DIRECTIVE ::
Count the lines in the entries below that contain the string "sQuery". Case counts.

———

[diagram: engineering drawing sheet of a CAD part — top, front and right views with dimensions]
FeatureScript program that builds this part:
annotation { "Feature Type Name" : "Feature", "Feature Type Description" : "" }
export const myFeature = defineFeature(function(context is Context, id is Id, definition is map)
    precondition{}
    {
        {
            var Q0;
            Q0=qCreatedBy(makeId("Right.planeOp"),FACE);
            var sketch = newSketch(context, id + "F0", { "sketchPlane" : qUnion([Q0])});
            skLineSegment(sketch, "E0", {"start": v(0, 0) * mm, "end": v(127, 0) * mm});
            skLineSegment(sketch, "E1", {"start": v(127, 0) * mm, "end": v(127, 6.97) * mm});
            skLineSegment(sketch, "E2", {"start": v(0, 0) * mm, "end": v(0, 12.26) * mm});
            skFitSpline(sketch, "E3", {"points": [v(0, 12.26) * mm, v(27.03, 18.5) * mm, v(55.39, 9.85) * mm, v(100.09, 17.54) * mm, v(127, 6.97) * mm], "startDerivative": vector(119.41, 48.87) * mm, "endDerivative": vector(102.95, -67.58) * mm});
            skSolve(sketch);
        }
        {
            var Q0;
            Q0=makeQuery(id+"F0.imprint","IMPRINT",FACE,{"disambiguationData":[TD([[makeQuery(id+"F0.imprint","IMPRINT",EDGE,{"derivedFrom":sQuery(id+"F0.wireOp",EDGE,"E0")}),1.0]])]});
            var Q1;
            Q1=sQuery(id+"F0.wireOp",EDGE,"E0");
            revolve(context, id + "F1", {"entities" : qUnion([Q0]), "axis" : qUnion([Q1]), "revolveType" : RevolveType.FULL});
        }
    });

———

RESULT FOR THIS EXERCISE ::
2